In the New York Times, Eric Foner writes:
It is hardly a secret that slavery is deeply embedded in our nation’s history. But many Americans still see it as essentially a footnote, an exception to a dominant narrative of the expansion of liberty on this continent. If the various elements of “The Half Has Never Been Told” are not entirely pulled together, its underlying argument is persuasive: Slavery was essential to American development and, indeed, to the violent construction of the capitalist world in which we live.

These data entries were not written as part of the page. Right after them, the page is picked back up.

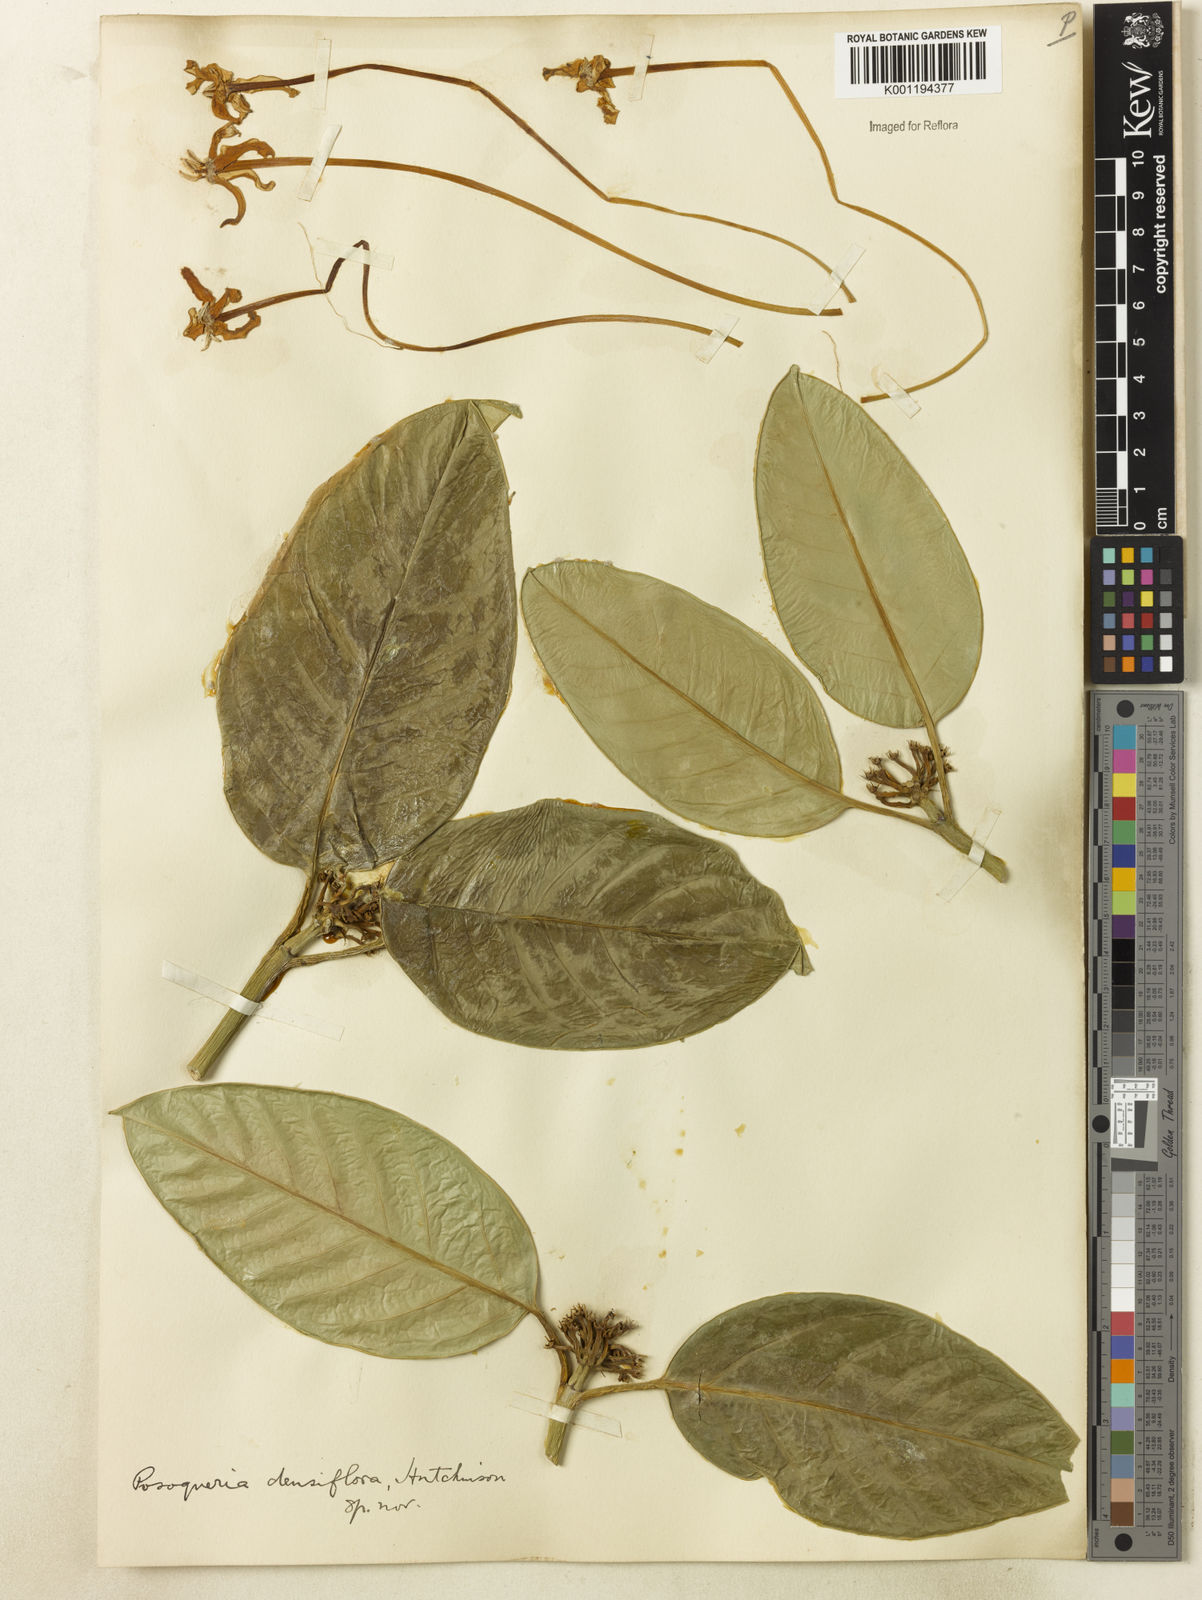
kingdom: Plantae
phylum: Tracheophyta
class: Magnoliopsida
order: Gentianales
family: Rubiaceae
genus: Posoqueria
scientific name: Posoqueria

Not all reviews have met the book with such enthusiasm. The Economist ran an inflammatory review of the book in which the anonymous author wrote “Mr. Baptist has not written an objective history of slavery. Almost all the blacks in his book are victims, almost all the whites villains. This is not history; it is advocacy.” After an uproar, The Economist retracted the review and apologized.
Historian William Makintosh theorized on his blog why The Half Has Never Been Told might have rubbed The Economist the wrong way:
Here’s my theory: among magazines, The Economist is perhaps the most articulate, erudite defender of the neoliberal capitalist order. They are too smart to waste their time as Laffer curve snake-oil salesmen or crude economic nationalists (cough cough, Wall Street Journal, cough cough), but nevertheless, the main commitment of their reporting and their commentary is to defend late modern global capitalism as an economic and moral good. Think Davos, not the Tea Party. And that’s why they don’t like Baptist’s book: it demonstrates unequivocally that modern capitalism was born in blood. Let me say that again: whatever else you might say about capitalism, it took on its characteristic modern forms of capital accumulation and labor “management” in the context of American slavery. For a group of journalists with a deep, largely unarticulated commitment to modern capitalism’s fundamental benevolence, this is an uncomfortable truth indeed.
Baptist responded to the Economist review, and its apologetic retraction, in The Guardian:
But the Economist didn’t apologize for dismissing what slaves said about slavery. That kind of arrogance remains part of a wider, more subtle pattern in how black testimony often gets treated – sometimes unknowingly – as less reliable than white. The Economist reviewer was saying that the key sources of my book, African Americans – black people – cannot be believed.